We are a cognitive neuroscience research laboratory at Royal Holloway, University of London. We use brain imaging methods to investigate how our brain activity relates to our social decision making. Much of our research involves decision making or face perception, using methods like behavioural experiments, functional magnetic resonance imaging (fMRI), electroencephalography (EEG), magnetoencephalography (MEG) and computational modelling. The lab is directed by Dr Nicholas Furl.
In social settings, we make decisions that attempt to maximise the things that we value. This might mean deciding whether to approach or avoid a person. Or we might act on the basis of whether a person appears trustworthy/untrustworthy or attractive/unattractive. Indeed, the face is one of the main ways we communicate socially with others and the appearance of faces, such as other people’s facial emotional expressions often motivate our actions.

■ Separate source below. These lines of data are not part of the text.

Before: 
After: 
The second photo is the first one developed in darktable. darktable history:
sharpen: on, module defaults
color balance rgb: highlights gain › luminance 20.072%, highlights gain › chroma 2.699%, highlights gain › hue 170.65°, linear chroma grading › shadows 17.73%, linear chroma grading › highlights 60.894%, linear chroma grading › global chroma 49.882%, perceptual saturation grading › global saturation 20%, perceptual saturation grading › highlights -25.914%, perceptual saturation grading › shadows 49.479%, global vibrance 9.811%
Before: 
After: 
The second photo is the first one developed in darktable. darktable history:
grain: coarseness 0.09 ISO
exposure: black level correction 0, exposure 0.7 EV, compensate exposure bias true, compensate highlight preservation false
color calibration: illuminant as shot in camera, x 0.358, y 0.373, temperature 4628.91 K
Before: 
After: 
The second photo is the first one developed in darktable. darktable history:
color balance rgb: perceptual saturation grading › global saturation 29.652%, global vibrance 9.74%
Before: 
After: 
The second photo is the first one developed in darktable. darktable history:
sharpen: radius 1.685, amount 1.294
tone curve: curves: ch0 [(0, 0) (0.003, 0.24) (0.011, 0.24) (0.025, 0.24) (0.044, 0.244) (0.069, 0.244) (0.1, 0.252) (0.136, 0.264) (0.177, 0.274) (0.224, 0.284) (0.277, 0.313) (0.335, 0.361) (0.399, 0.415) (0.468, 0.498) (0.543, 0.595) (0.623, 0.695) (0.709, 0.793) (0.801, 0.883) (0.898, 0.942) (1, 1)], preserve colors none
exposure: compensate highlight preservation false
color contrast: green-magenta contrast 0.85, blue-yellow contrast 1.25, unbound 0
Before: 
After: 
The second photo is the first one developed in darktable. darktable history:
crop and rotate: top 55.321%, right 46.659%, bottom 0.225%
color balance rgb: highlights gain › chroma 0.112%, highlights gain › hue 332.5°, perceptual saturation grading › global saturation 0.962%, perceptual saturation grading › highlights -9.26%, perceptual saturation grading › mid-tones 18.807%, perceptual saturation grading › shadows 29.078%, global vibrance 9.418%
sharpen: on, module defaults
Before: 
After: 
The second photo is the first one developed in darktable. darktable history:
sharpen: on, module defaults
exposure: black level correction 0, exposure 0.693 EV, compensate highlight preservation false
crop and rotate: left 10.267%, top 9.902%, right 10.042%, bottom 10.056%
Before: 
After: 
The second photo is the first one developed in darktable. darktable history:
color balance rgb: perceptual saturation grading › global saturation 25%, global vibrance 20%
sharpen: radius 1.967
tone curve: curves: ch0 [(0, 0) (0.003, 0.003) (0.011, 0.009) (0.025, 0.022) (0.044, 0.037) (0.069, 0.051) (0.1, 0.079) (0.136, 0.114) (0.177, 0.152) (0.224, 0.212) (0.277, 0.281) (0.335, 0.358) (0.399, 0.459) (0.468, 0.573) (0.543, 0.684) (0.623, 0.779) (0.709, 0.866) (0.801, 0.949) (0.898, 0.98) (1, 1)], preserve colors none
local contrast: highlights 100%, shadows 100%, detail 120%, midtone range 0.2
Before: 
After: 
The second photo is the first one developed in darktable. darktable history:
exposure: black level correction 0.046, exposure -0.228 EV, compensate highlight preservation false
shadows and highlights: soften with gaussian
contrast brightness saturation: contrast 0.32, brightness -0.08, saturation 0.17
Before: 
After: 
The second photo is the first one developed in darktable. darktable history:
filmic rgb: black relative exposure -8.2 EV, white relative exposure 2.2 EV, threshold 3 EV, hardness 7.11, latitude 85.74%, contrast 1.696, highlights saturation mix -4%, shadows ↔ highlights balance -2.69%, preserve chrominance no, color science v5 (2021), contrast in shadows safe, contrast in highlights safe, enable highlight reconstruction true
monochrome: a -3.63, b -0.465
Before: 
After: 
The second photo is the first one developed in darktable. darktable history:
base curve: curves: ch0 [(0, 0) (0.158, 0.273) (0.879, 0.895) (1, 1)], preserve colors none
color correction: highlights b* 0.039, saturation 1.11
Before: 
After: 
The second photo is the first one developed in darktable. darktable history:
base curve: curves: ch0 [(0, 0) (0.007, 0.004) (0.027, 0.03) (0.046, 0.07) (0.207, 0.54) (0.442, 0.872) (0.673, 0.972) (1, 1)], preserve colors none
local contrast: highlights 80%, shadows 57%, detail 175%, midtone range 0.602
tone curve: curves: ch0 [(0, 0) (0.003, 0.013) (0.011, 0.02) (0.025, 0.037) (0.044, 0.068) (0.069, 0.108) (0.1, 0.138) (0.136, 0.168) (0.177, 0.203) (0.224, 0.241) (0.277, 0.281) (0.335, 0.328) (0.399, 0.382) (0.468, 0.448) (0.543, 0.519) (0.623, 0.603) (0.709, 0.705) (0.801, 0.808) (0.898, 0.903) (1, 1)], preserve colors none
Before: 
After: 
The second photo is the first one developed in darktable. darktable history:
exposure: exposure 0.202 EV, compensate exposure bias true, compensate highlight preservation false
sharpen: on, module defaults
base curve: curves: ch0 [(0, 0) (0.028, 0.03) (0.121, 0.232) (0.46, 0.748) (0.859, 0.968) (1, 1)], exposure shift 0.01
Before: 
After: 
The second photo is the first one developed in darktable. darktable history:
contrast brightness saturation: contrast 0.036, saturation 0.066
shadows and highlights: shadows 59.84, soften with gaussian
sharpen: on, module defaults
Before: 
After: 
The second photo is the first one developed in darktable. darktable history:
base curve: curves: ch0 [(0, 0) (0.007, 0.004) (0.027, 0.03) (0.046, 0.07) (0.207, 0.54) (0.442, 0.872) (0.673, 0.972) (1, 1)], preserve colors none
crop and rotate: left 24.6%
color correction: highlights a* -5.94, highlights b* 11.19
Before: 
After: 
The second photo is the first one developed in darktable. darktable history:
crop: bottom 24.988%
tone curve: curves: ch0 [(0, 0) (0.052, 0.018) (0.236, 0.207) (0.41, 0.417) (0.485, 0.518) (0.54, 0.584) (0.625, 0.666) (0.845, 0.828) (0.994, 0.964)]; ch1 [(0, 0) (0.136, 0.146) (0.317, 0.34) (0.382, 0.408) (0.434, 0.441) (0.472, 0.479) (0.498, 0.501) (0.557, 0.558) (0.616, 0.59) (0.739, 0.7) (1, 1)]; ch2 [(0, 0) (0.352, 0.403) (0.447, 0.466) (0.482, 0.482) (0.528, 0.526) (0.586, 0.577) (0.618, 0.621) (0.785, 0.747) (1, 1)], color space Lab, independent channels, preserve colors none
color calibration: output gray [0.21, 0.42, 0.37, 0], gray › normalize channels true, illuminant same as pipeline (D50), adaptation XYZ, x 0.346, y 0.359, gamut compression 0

Using the brain’s neural mechanisms, we make decisions about what to do and whom we like. We use various neural and computational mechanisms to extract information about who a person is, how a person is feeling emotionally, the words being said and so on. There are many mechanisms that our brains use to accomplish these things. Some of our brain regions are specialised for specific functions. Some brain regions work together as networks with other brain areas. Some communicate in rhythm with other brain regions.
In our lab, we observe these phenomena with brain imaging. And we use computational models to attempt to predict how people will behave, what people will decide, what people will perceive and how their brains will respond while they experience these activities.
Our work has been supported by the ESRC and the Bial Foundation.